Minimal alias swap via the Azure Cognitive Search REST API (conceptual HTTP call):
// PUT https://<searchService>.search.windows.net/indexes/aliases/documents-active?api-version=2021-04-30-Preview
// body: { "indexes": ["documents_v2"] }
async Task SetIndexAliasAsync(HttpClient http, string searchEndpoint, string aliasName, string indexName, string apiKey)
{
http.DefaultRequestHeaders.Clear();
http.DefaultRequestHeaders.Add("api-key", apiKey);
var url = $"{searchEndpoint}/indexes/aliases/{aliasName}?api-version=2021-04-30-Preview";
var body = new { indexes = new[] { indexName } };
var resp = await http.PutAsJsonAsync(url, body);
resp.EnsureSuccessStatusCode();
}
Notes:
- Alias/atomic-swap support varies by vector-store. Azure Cognitive Search supports index aliases which you can flip atomically; Pinecone offers namespace/versioning patterns. Choose the mechanism supported by your store and plan rollbacks (keep the previous index for a grace period).

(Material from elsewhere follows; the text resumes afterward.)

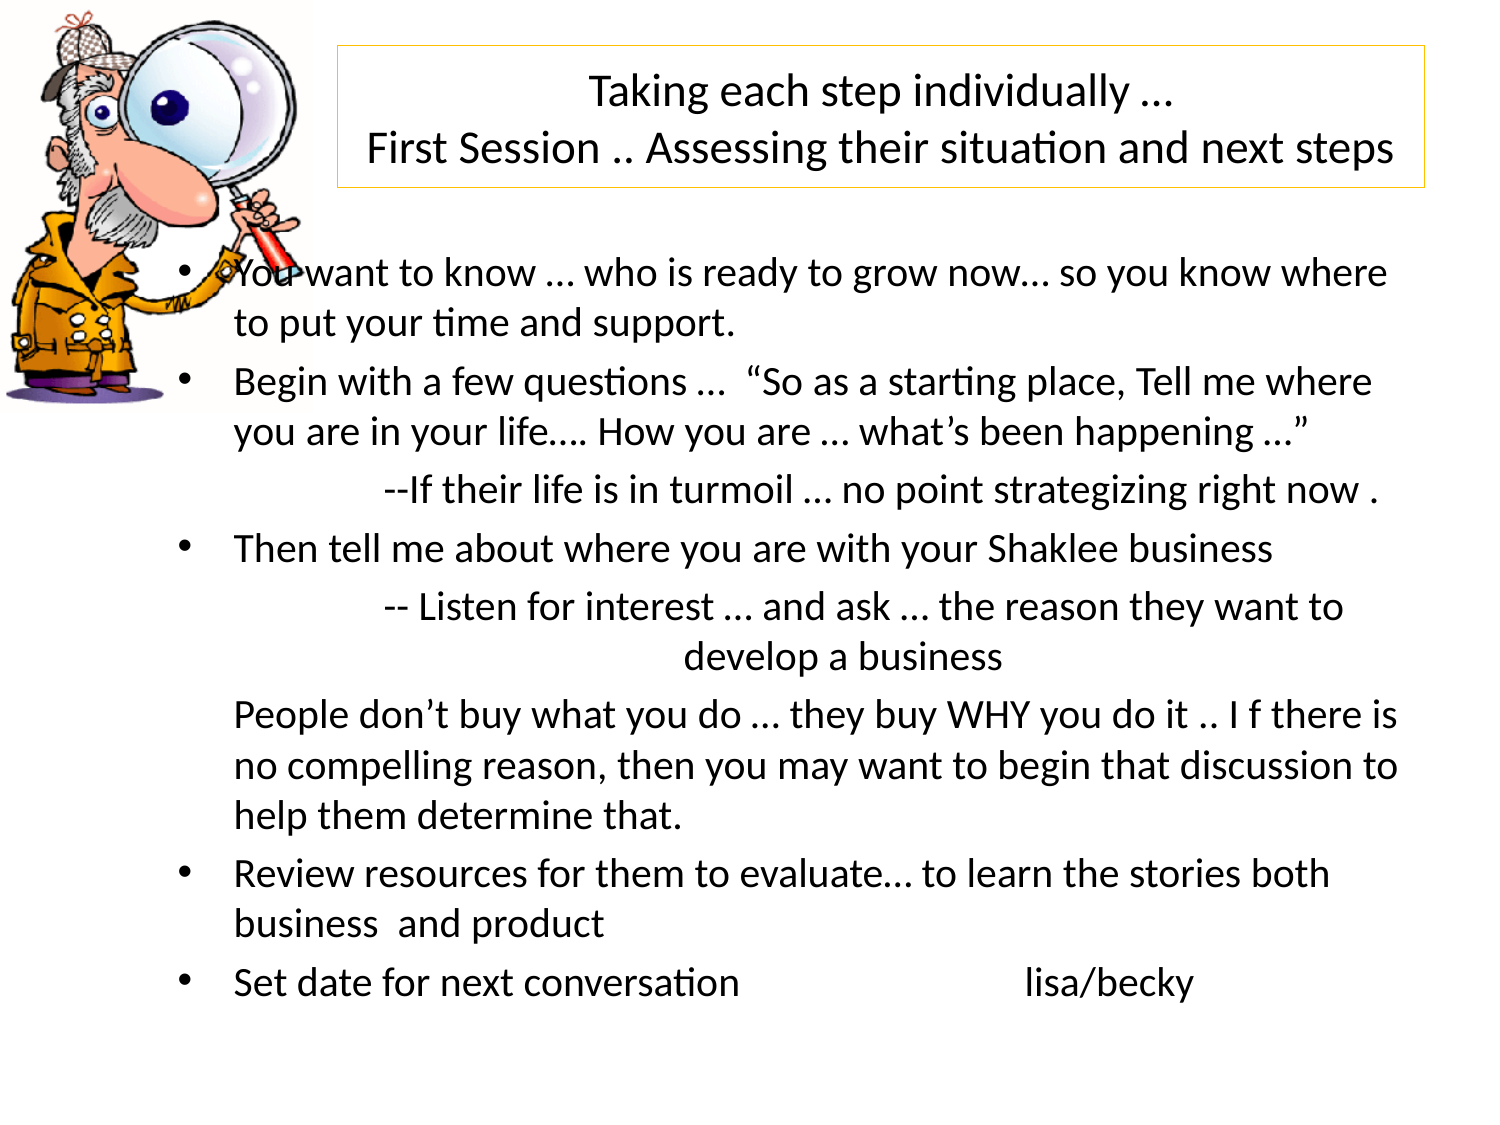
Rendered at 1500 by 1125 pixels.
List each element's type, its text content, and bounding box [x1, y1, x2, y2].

title Taking each step individually … First Session .. Assessing their situation and next steps [337, 45, 1425, 188]
picture [0, 0, 313, 413]
list You want to know … who is ready to grow now… so you know where to put your time and support. Begin with a few questions … “So as a starting place, Tell me where you are in your life…. How you are … what’s been happening …” --If their life is in turmoil … no point strategizing right now . Then tell me about where you are with your Shaklee business -- Listen for interest … and ask … the reason they want to develop a business People don’t buy what you do … they buy WHY you do it .. I f there is no compelling reason, then you may want to begin that discussion to help them determine that. Review resources for them to evaluate… to learn the stories both business and product Set date for next conversation lisa/becky [162, 237, 1425, 1125]
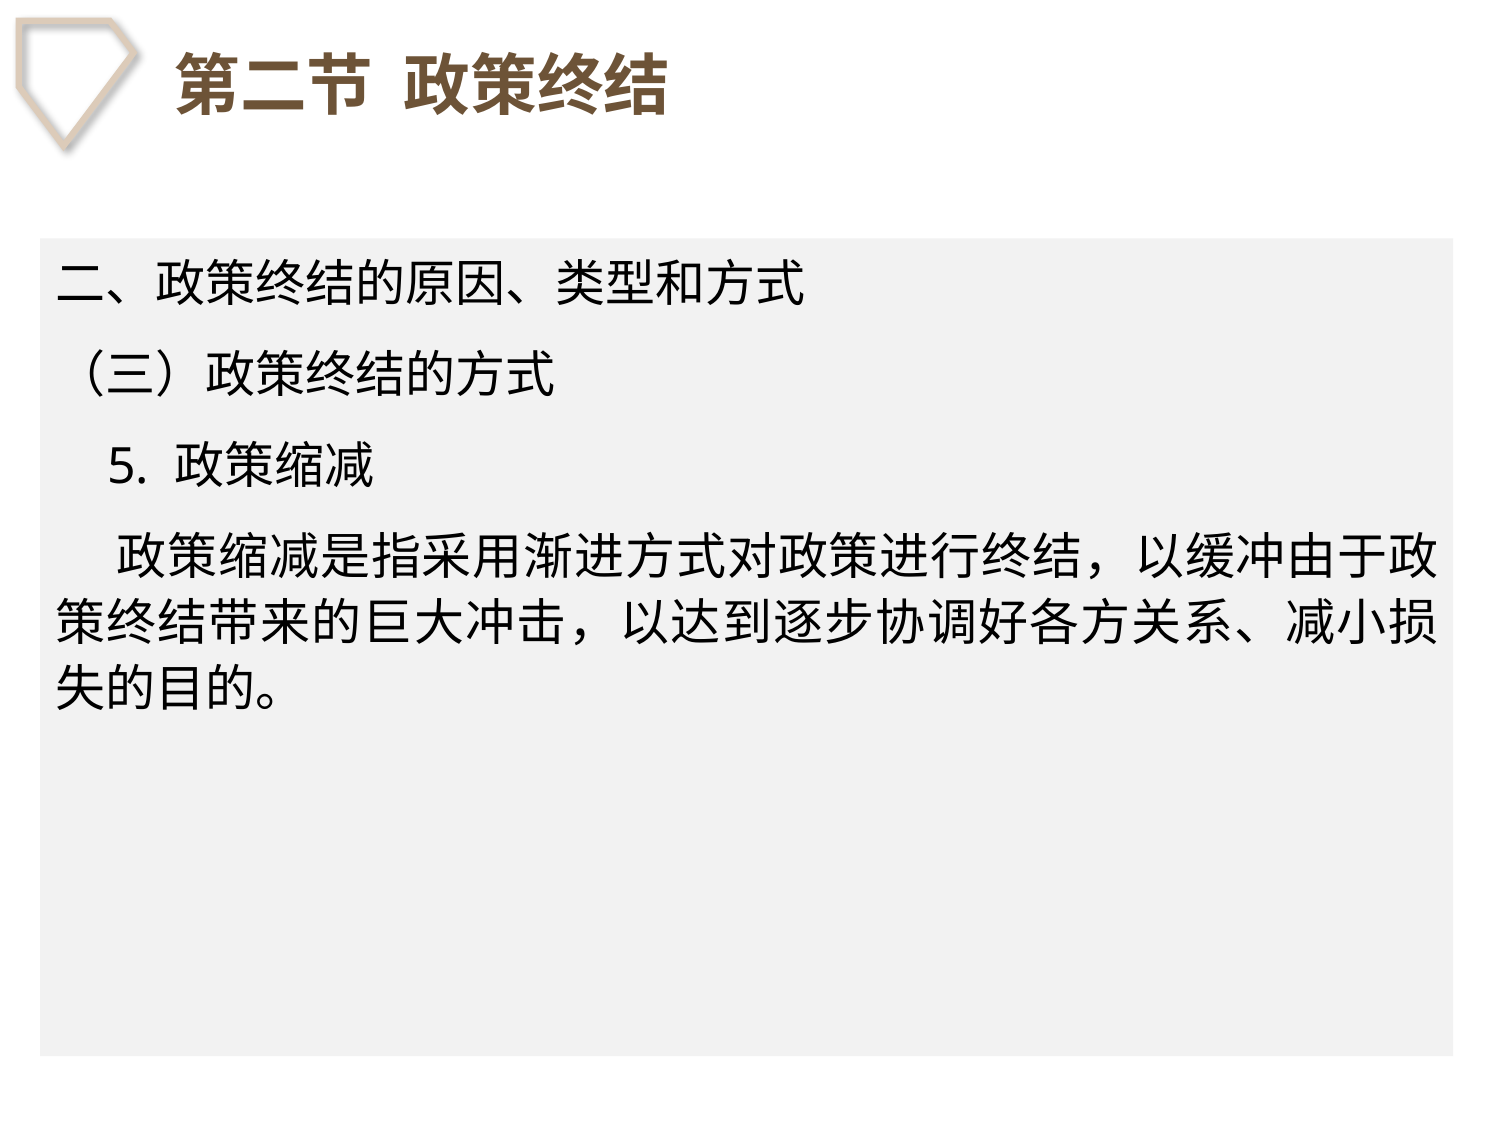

- Test the alias swap in a staging environment and include health-checks (sample queries, precision metrics) before flipping the alias in production.
9) Edge cases and resiliency
- Missing permissions: gracefully skip items that the agent lacks permission to read and record them in the run report for administrators.
- Large attachments: only index attachments allowed by policy; store pointer to attachment instead of content if attachments are binary or exceed thresholds.
- Concurrent modifications: use ETag/version to detect races and either requeue or skip depending on policy.
10) Summary / checklist before production
- Use least privilege OAuth scopes and incremental/delta APIs.
- Tag vectors with embed model id; plan for safe reindexing when models change.
- Persist an atomic last-run state per source and use delta tokens when available.
- Monitor embed and query costs; implement quotas and retention to control storage and compute spend.
- Enforce ACL-based filters at query time and audit all indexing/query operations.